▶ **INPUT**:

====

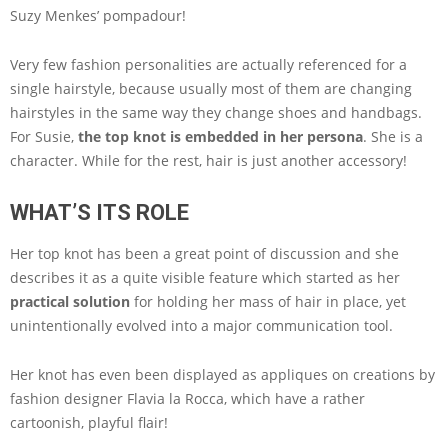
Suzy Menkes’ pompadour!
Very few fashion personalities are actually referenced for a
single hairstyle, because usually most of them are changing
hairstyles in the same way they change shoes and handbags.
For Susie,
the top knot is embedded in her persona
. She is a
character. While for the rest, hair is just another accessory!
WHAT’S ITS ROLE
Her top knot has been a great point of discussion and she
describes it as a quite visible feature which started as her
practical solution
for holding her mass of hair in place, yet
unintentionally evolved into a major communication tool.
Her knot has even been displayed as appliques on creations by
fashion designer Flavia la Rocca, which have a rather
cartoonish, playful flair!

====

▶ **THE TASK**: Could you copy the lines above exactly as they appear, leaving the pictures out?

▶ **SOLUTION TO THIS TASK**:
Suzy Menkes’ pompadour!
Very few fashion personalities are actually referenced for a
single hairstyle, because usually most of them are changing
hairstyles in the same way they change shoes and handbags.
For Susie,
the top knot is embedded in her persona
. She is a
character. While for the rest, hair is just another accessory!
WHAT’S ITS ROLE
Her top knot has been a great point of discussion and she
describes it as a quite visible feature which started as her
practical solution
for holding her mass of hair in place, yet
unintentionally evolved into a major communication tool.
Her knot has even been displayed as appliques on creations by
fashion designer Flavia la Rocca, which have a rather
cartoonish, playful flair!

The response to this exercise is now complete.